Le rassemblement de municipalités plaide que le budget de 87 millions $ du «Programme d’aide à l’entretien du réseau routier local», qui n’a pas augmenté depuis sa création en 1993, ne suffit plus à assurer le maintien minimum du réseau routier.

Martin Landry, maire d'Albertville; Richard Lehoux, président de la Fédération québécoise des municipalités et Gilles Plante, maire de McMasterville.
Photo Le Journal de Québec, Sarah Boucher
Martin Landry, maire d'Albertville; Richard Lehoux, président de la Fédération québécoise des municipalités et Gilles Plante, maire de McMasterville.

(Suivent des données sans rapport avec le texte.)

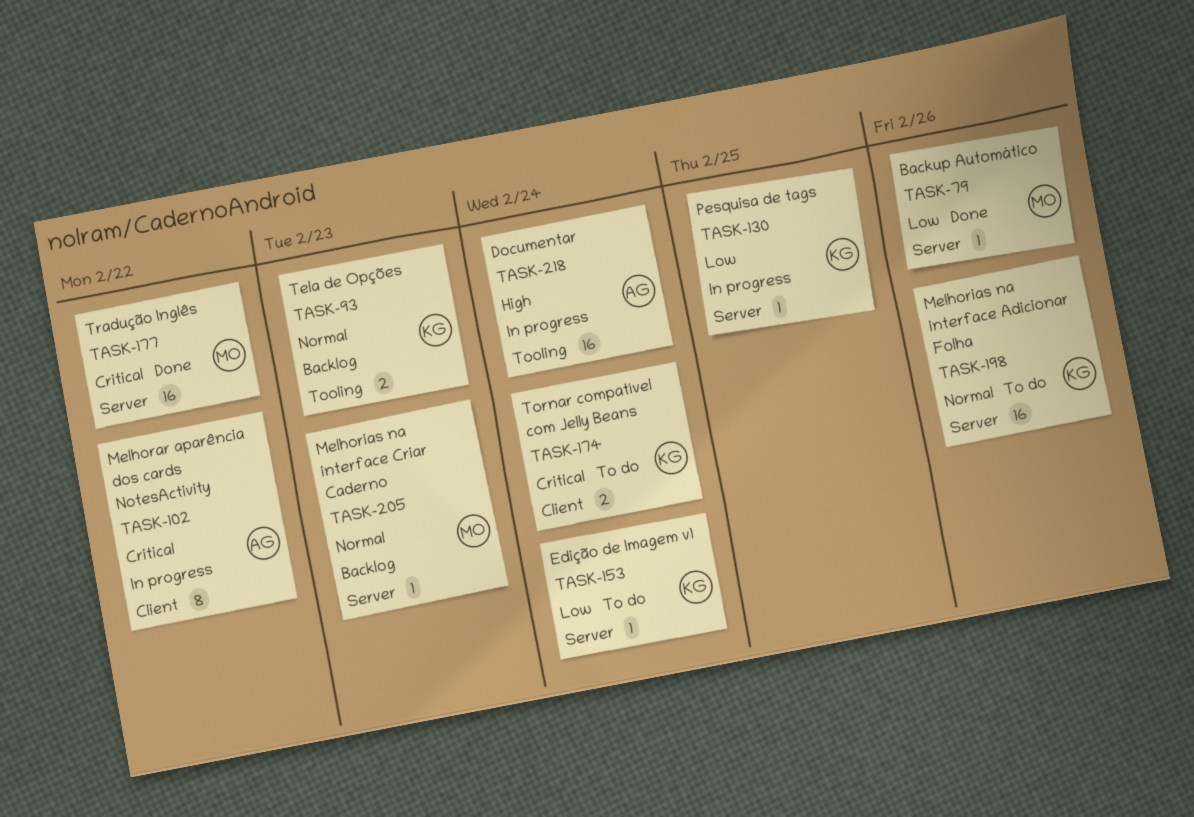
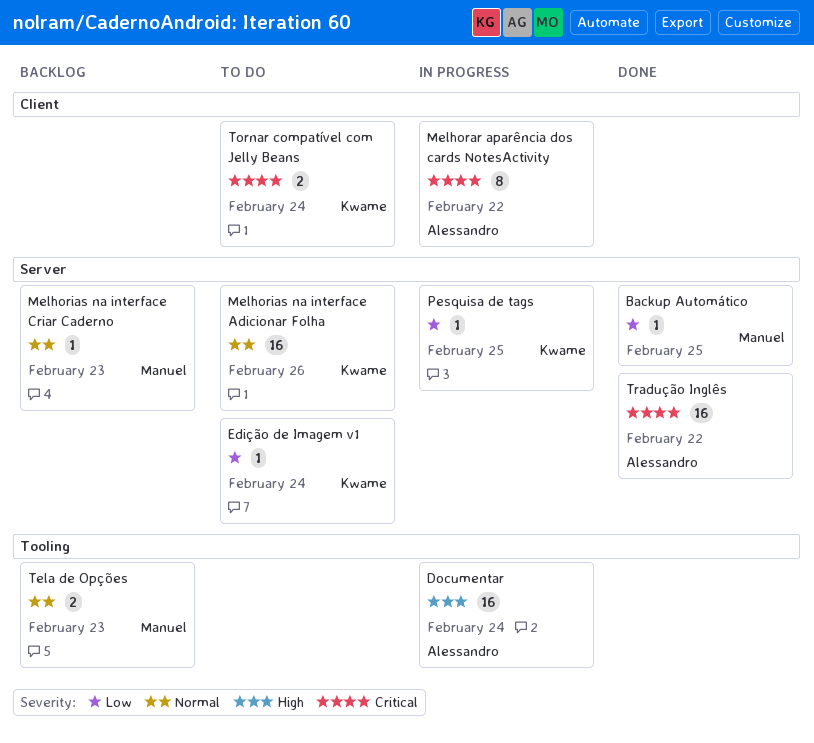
Backup Automático, due: Feb 26 -> Feb 25
Tela de Opções, owner: Kwame -> Manuel
Tradução Inglês, owner: Manuel -> Alessandro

«Le citron n’a plus de jus. Les petites municipalités n’ont plus les moyens d’entretenir la qualité des infrastructures», a déclaré jeudi le président de la fédération Richard Lehoux, lors d’un point de presse en marge d’un conseil d’administration réunissant une quarantaine d’élus de partout en province.

Développement

Le transport de bois par véhicule lourd entraine en effet des coûts supplémentaires d’entretien et de réparation des routes pour plusieurs communautés au Québec. Une situation qui ampute la capacité de développement de ces municipalités, selon la FQM.

«On veut faire du développement, on veut que nos ressources soient exploitées, mais notre partenaire, le gouvernement, ne fait simplement pas sa part», regrette le maire d’Albertville Martin Landry. La petite municipalité du Bas-Saint-Laurent a dû adopter une résolution pour interdire le transport de bois sur son réseau municipal en novembre dernier, vu la détérioration avancée de ses routes.

Au ministère des Transports, on confirme qu’une rencontre avec la Fédération québécoise des municipalités aura lieu dans les prochaines semaines. «Ce sujet va fort probablement faire l’objet de discussions lors de la rencontre», affirme la porte-parole Sarah Bensadoun.